── Records shown
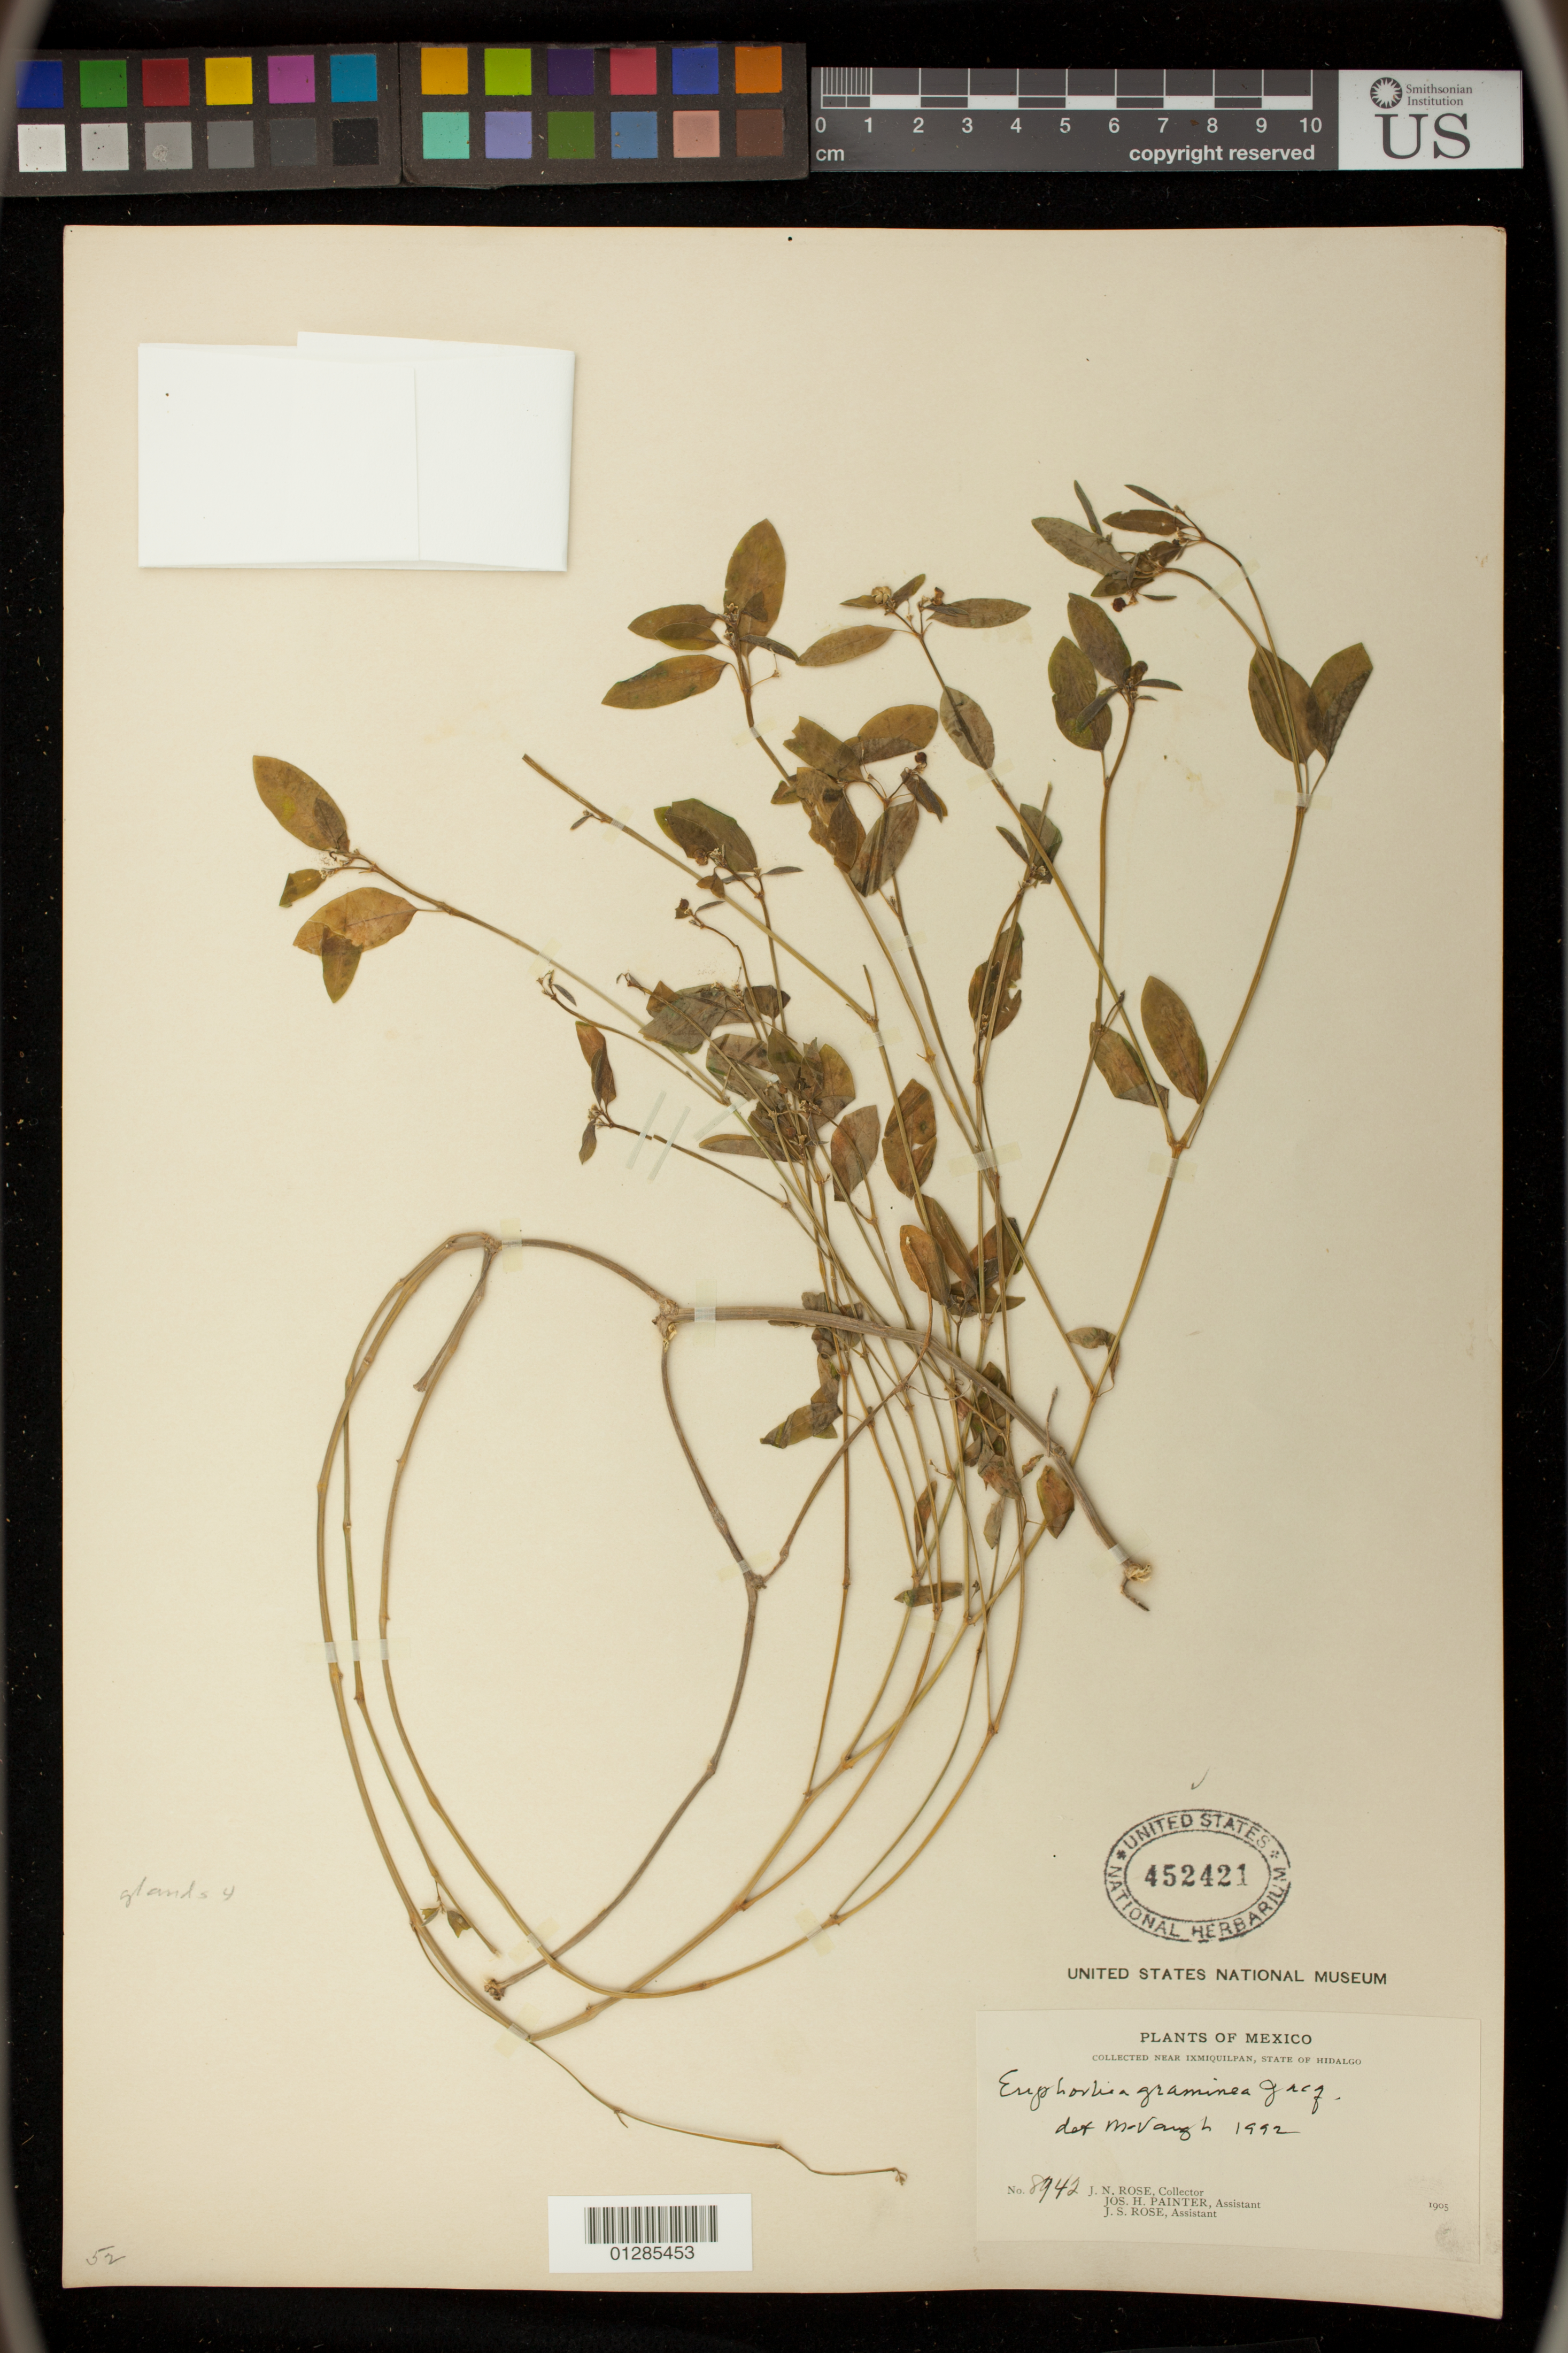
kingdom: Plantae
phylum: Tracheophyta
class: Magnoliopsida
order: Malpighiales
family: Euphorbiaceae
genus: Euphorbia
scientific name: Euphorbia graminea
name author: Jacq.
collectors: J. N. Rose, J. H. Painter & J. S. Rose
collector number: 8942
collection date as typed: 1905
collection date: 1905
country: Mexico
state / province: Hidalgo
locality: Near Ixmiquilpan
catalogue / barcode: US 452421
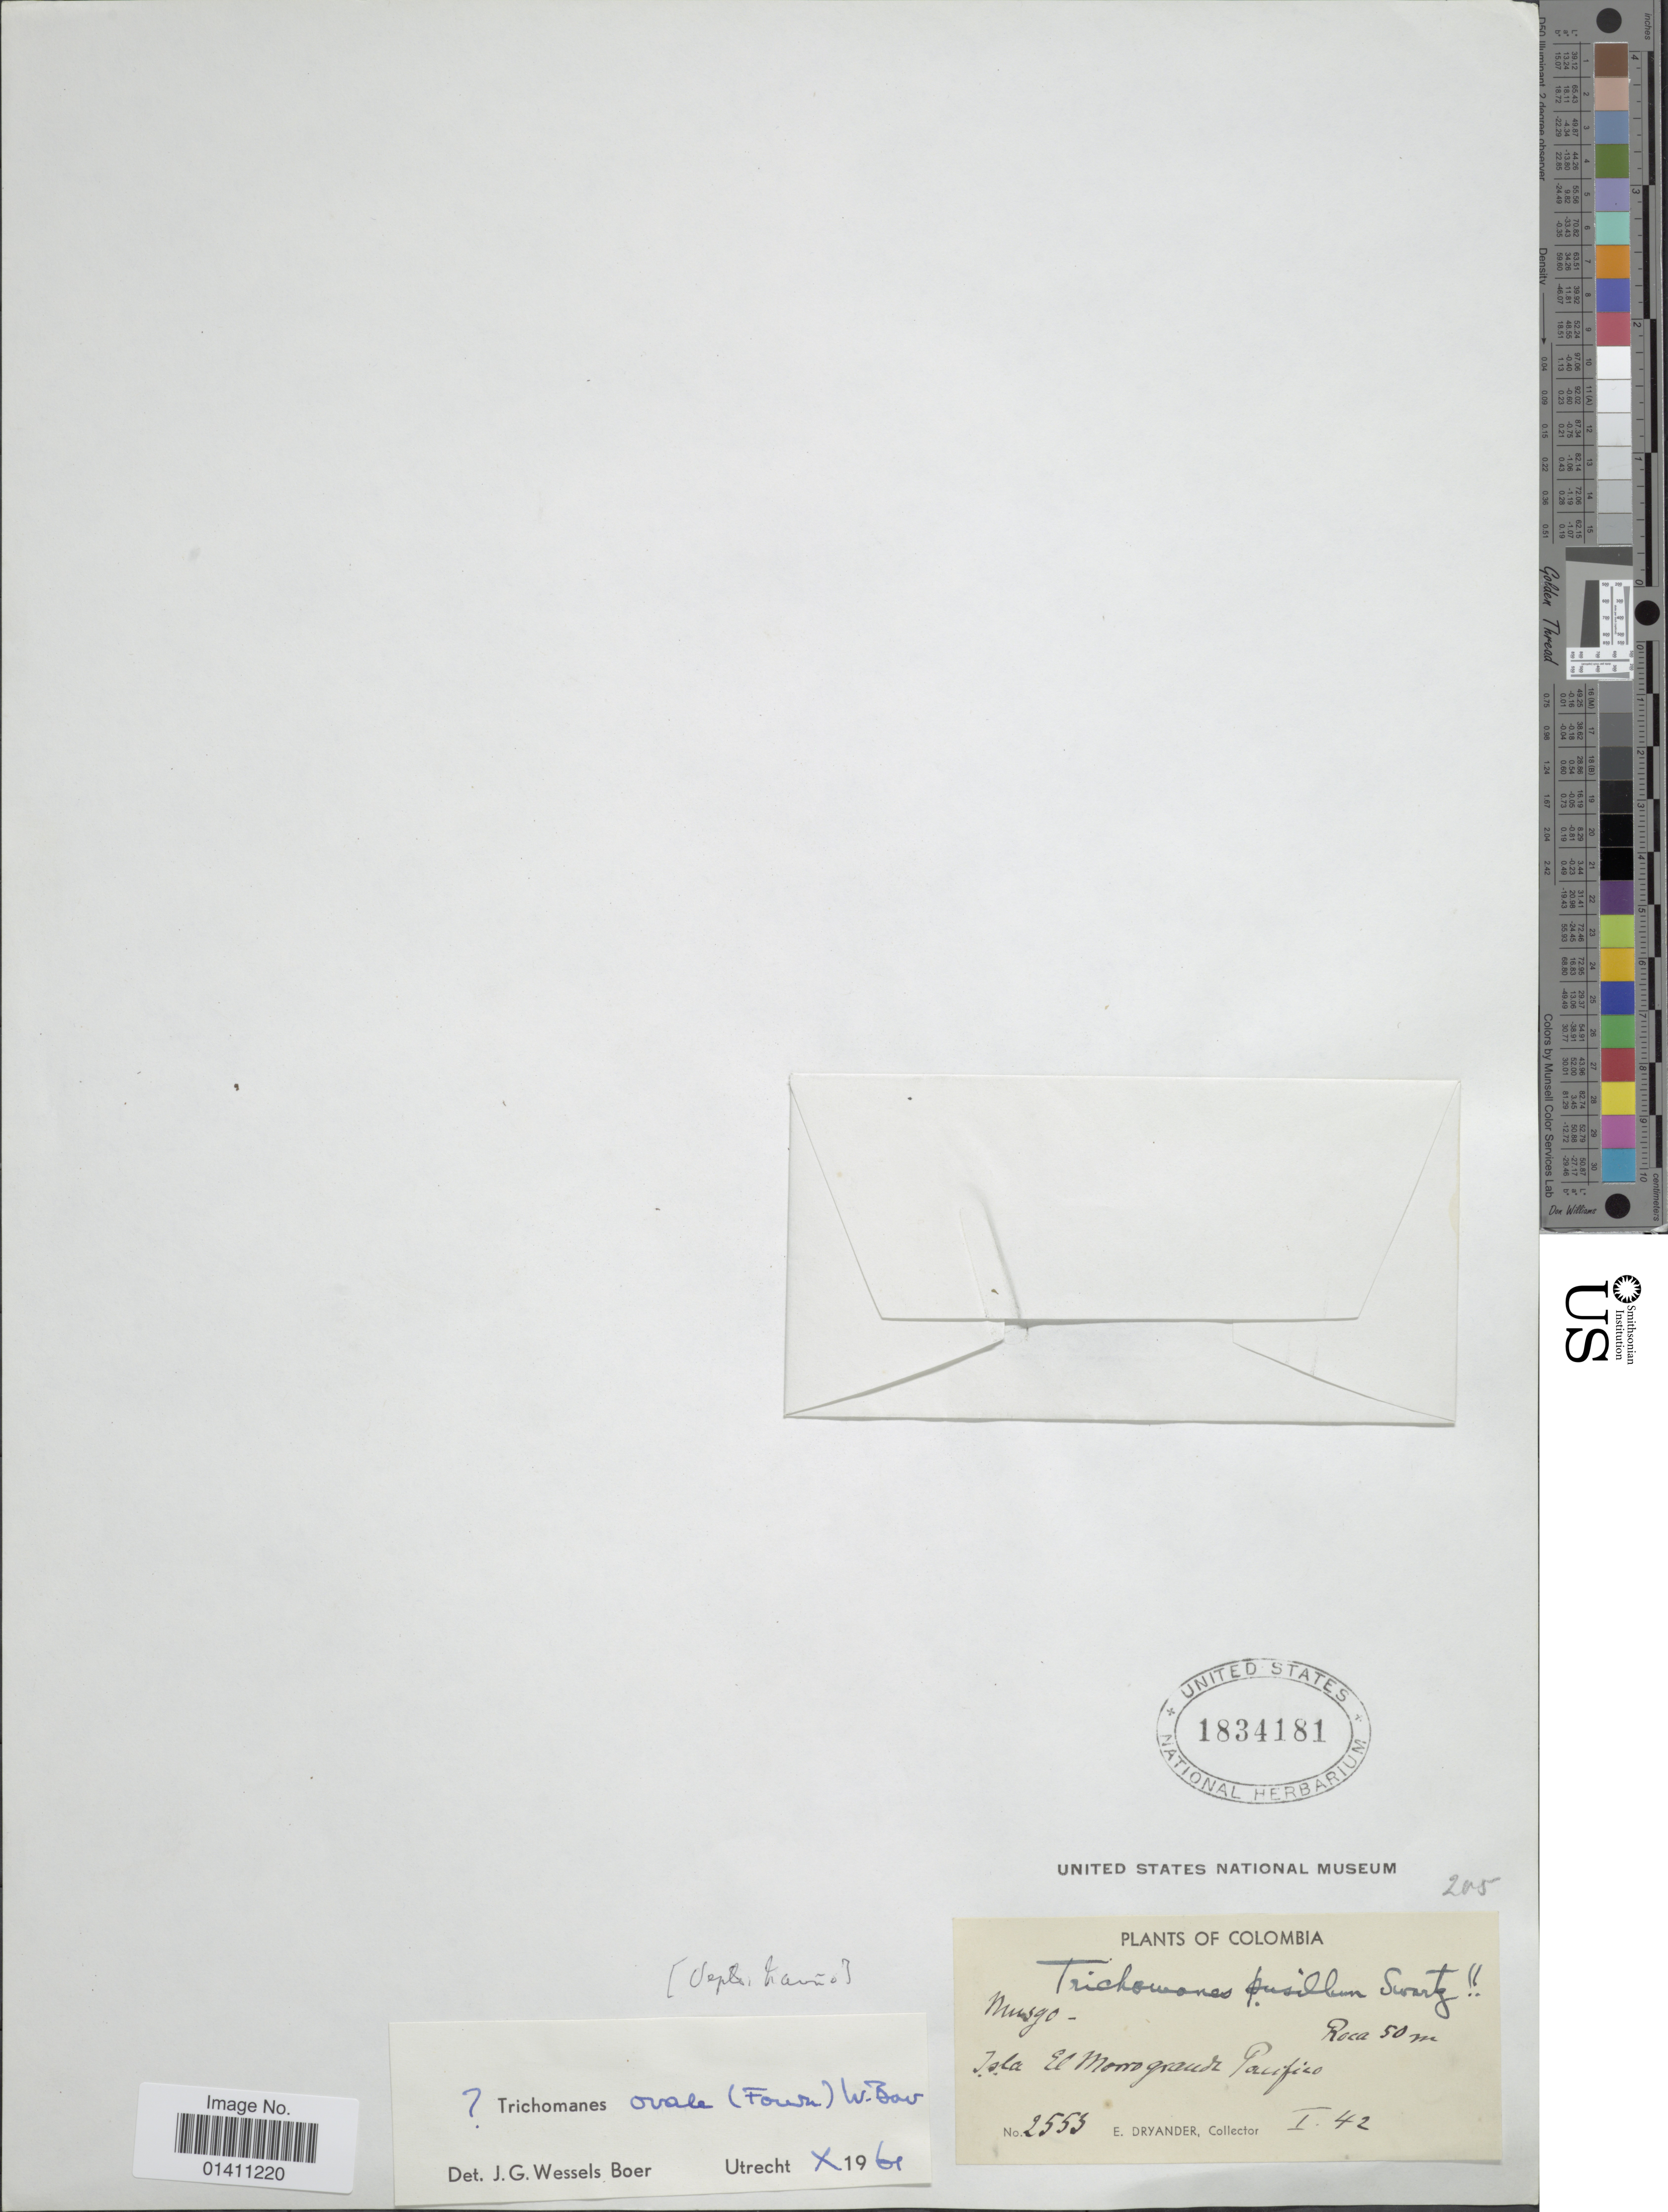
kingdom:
────
> **Exercise**: Render every line of the rows above as a numbered list, skipping blank lines. Leave out the pictures.

> **Exercise output**:
1. kingdom: Plantae
2. phylum: Tracheophyta
3. class: Magnoliopsida
4. order: Malpighiales
5. family: Euphorbiaceae
6. genus: Euphorbia
7. scientific name: Euphorbia graminea
8. name author: Jacq.
9. collectors: J. N. Rose, J. H. Painter & J. S. Rose
10. collector number: 8942
11. collection date as typed: 1905
12. collection date: 1905
13. country: Mexico
14. state / province: Hidalgo
15. locality: Near Ixmiquilpan
16. catalogue / barcode: US 452421
17. kingdom:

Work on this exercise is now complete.